■ RECORDS FOR THIS TASK ■
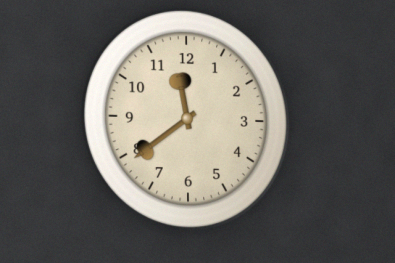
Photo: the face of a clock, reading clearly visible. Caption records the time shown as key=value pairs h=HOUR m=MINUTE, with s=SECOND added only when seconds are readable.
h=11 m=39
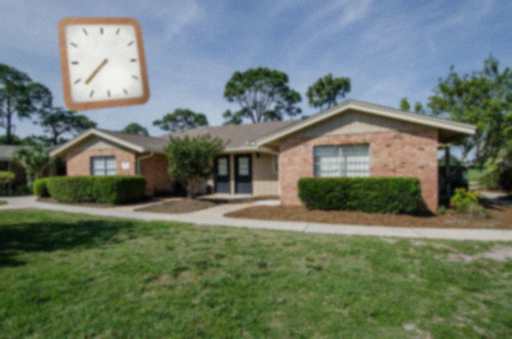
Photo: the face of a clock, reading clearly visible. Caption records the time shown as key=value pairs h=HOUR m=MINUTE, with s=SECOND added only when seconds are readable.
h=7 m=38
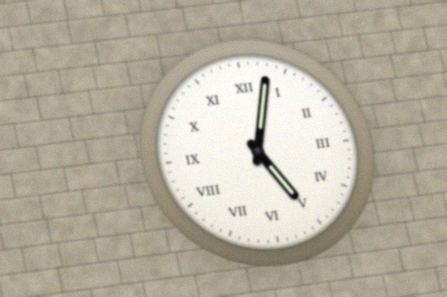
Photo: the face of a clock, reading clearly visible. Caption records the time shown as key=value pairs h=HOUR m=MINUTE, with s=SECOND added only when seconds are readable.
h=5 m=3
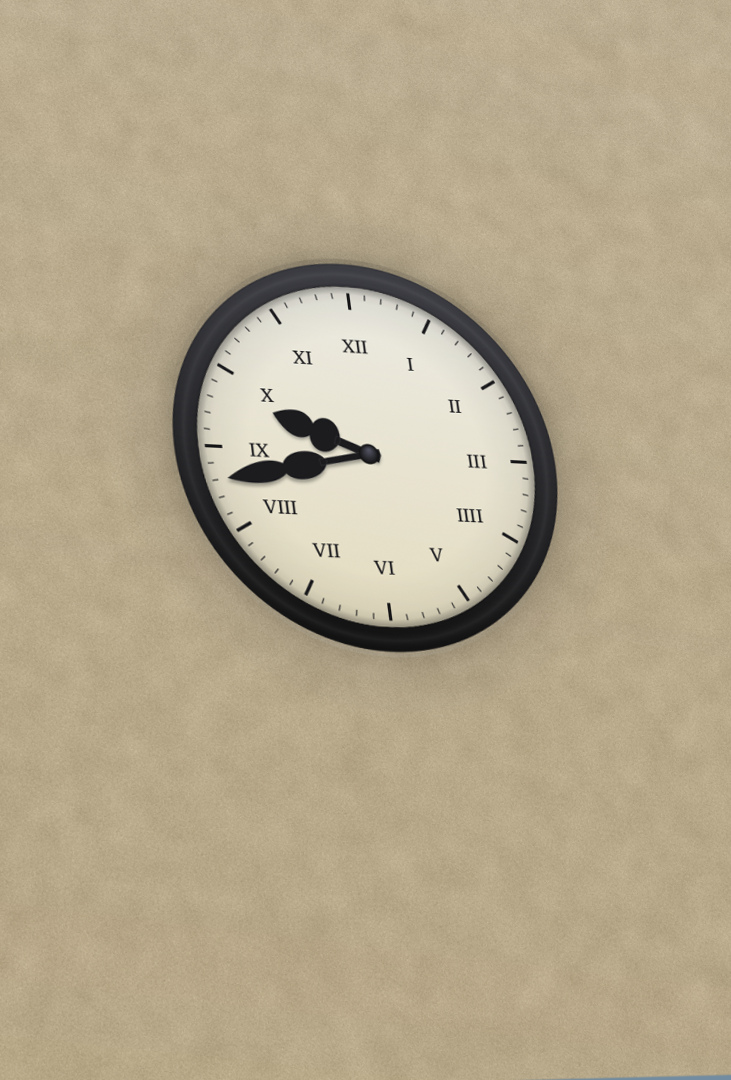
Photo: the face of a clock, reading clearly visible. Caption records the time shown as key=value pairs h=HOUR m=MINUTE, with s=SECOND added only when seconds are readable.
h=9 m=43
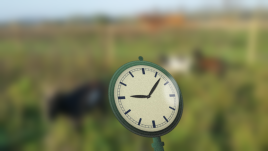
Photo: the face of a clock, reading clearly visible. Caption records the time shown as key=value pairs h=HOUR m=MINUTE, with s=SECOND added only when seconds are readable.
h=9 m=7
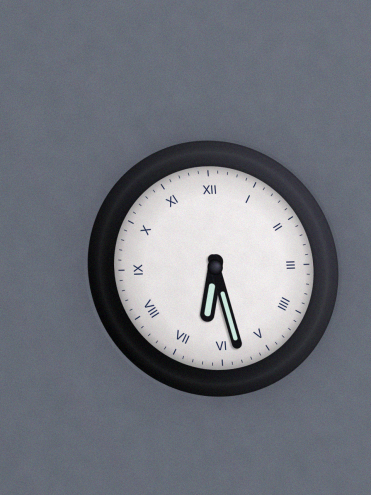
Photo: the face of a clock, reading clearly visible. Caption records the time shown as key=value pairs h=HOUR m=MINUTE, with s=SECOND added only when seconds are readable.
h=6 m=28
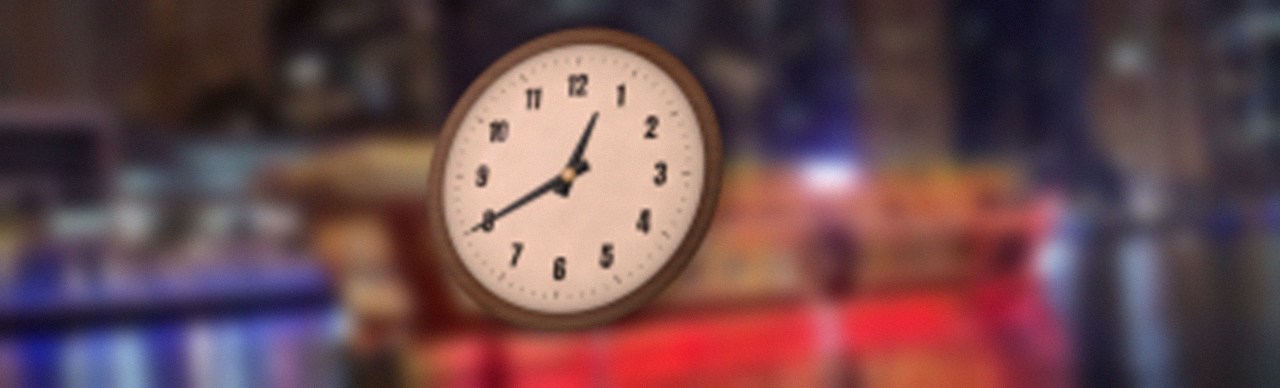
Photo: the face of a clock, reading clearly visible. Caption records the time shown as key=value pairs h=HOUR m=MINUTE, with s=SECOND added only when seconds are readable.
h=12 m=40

■ THE REQUEST ■
Copy all of the rows above word for word, leaving out the pictures.

■ FULL RESPONSE ■
Photo: the face of a clock, reading clearly visible. Caption records the time shown as key=value pairs h=HOUR m=MINUTE, with s=SECOND added only when seconds are readable.
h=11 m=39
Photo: the face of a clock, reading clearly visible. Caption records the time shown as key=value pairs h=HOUR m=MINUTE, with s=SECOND added only when seconds are readable.
h=7 m=38
Photo: the face of a clock, reading clearly visible. Caption records the time shown as key=value pairs h=HOUR m=MINUTE, with s=SECOND added only when seconds are readable.
h=5 m=3
Photo: the face of a clock, reading clearly visible. Caption records the time shown as key=value pairs h=HOUR m=MINUTE, with s=SECOND added only when seconds are readable.
h=9 m=43
Photo: the face of a clock, reading clearly visible. Caption records the time shown as key=value pairs h=HOUR m=MINUTE, with s=SECOND added only when seconds are readable.
h=9 m=7
Photo: the face of a clock, reading clearly visible. Caption records the time shown as key=value pairs h=HOUR m=MINUTE, with s=SECOND added only when seconds are readable.
h=6 m=28
Photo: the face of a clock, reading clearly visible. Caption records the time shown as key=value pairs h=HOUR m=MINUTE, with s=SECOND added only when seconds are readable.
h=12 m=40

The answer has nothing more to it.